Michael Minasi/KUT, Emree Weaver/KUT
Beto O'Rourke and Greg Abbott.

O’Rourke said despite the power staying on last week, Texans shouldn’t forget last year’s disaster. Abbott’s campaign said that was just talk from a struggling candidate.

Democratic gubernatorial candidate Beto O’Rourke said Friday that the week’s winter weather wasn’t a true test of the state’s energy grid capabilities and said Gov. Greg Abbott still needs to be held accountable for last winter’s storm that was responsible for hundreds of deaths in Texas.

“It was, by every measure, far milder than what we saw last February. And we are all grateful for it and we all prayed that it would be because it’s not me or anyone else outside of the power infrastructure saying this,” O’Rourke said, referencing a November report by the Electric Reliability Council of Texas.

O’Rourke, a former U.S. Congressman from El Paso who lost a close 2018 race against Republican U.S. Sen. Ted Cruz, R-Texas, spoke with reporters Friday morning before embarking on a 12-day “Keep the Lights On” tour where he is scheduled to meet with supporters in Odessa and Abilene this weekend before continuing to other parts of the state.

“The fact is the lights didn’t stay on for 10 million customers across the state of Texas (last year). And that’s going to be our future unless we change course right now. We are so grateful that yesterday was relatively mild when compared to last February and we didn’t have the kind of outages that so many people feared,” he said.

▶ _Source material_
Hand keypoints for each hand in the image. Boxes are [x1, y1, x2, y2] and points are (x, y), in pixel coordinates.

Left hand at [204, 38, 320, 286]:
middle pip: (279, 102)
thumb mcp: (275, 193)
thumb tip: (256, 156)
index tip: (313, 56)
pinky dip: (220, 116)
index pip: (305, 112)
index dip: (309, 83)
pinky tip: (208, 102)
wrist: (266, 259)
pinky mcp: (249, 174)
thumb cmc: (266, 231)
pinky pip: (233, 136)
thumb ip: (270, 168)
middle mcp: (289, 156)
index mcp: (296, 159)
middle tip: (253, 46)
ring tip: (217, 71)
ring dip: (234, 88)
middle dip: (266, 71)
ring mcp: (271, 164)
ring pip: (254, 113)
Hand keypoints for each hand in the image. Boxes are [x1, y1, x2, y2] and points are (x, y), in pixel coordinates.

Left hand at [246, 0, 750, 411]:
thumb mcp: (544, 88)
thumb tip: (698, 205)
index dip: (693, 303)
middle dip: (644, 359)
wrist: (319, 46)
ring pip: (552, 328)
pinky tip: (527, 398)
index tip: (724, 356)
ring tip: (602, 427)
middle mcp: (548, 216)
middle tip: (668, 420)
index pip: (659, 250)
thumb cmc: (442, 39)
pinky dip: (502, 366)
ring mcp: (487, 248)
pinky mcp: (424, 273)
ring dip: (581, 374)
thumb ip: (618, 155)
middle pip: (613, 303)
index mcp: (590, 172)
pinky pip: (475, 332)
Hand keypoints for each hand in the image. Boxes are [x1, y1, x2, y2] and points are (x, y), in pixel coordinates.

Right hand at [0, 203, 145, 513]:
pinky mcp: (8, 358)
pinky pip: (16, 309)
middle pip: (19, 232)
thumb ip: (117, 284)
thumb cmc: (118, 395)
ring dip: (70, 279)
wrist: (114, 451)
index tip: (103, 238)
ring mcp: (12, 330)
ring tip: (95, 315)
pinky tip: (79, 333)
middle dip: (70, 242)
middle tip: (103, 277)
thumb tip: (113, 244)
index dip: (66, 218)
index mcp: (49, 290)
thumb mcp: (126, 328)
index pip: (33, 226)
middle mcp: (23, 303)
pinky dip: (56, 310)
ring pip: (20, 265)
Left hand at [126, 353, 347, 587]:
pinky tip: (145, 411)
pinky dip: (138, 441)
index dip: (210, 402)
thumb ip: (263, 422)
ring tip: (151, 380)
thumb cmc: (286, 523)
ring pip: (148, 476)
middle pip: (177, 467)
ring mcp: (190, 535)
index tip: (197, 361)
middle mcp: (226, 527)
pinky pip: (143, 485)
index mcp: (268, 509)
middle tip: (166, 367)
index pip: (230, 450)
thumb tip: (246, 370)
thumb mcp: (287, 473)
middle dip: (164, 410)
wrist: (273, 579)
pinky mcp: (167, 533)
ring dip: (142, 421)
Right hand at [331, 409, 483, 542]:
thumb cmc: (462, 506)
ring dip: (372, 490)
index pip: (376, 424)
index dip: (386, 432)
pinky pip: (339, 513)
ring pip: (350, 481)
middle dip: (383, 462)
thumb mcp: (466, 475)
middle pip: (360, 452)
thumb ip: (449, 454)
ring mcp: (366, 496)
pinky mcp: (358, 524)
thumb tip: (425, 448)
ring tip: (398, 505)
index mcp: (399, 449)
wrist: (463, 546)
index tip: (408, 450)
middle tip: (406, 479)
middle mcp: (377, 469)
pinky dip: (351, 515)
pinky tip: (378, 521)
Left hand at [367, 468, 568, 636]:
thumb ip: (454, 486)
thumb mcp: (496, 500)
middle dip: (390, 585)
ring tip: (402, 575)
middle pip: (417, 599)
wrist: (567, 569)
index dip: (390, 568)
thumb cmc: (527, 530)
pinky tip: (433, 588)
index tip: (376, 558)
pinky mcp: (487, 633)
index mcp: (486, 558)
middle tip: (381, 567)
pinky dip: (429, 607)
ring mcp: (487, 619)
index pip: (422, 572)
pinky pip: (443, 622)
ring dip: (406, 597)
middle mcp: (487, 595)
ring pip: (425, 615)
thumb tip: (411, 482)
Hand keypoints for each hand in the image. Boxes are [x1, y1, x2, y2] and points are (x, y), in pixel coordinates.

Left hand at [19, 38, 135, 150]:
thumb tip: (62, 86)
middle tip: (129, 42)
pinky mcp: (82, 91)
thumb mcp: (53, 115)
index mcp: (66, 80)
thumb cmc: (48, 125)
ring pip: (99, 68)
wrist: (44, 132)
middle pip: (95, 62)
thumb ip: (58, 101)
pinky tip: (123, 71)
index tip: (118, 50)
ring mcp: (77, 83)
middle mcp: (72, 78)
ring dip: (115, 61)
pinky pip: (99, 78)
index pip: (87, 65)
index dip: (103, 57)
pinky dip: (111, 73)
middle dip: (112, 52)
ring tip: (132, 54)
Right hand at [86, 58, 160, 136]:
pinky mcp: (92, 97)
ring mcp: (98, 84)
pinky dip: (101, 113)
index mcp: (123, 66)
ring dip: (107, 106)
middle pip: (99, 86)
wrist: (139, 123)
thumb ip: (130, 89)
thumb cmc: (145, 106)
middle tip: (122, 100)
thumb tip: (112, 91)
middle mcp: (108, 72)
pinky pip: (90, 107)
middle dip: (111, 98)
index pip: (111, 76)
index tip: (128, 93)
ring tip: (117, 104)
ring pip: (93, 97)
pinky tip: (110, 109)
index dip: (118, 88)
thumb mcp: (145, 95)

▶ _Exercise requirements_
Reproduce the passage from the text on Beto O'Rourke and the winter storm, starting at "O’Rourke, a former" and ending at "of the state.".

▶ _Exercise answer_
O’Rourke, a former U.S. Congressman from El Paso who lost a close 2018 race against Republican U.S. Sen. Ted Cruz, R-Texas, spoke with reporters Friday morning before embarking on a 12-day “Keep the Lights On” tour where he is scheduled to meet with supporters in Odessa and Abilene this weekend before continuing to other parts of the state.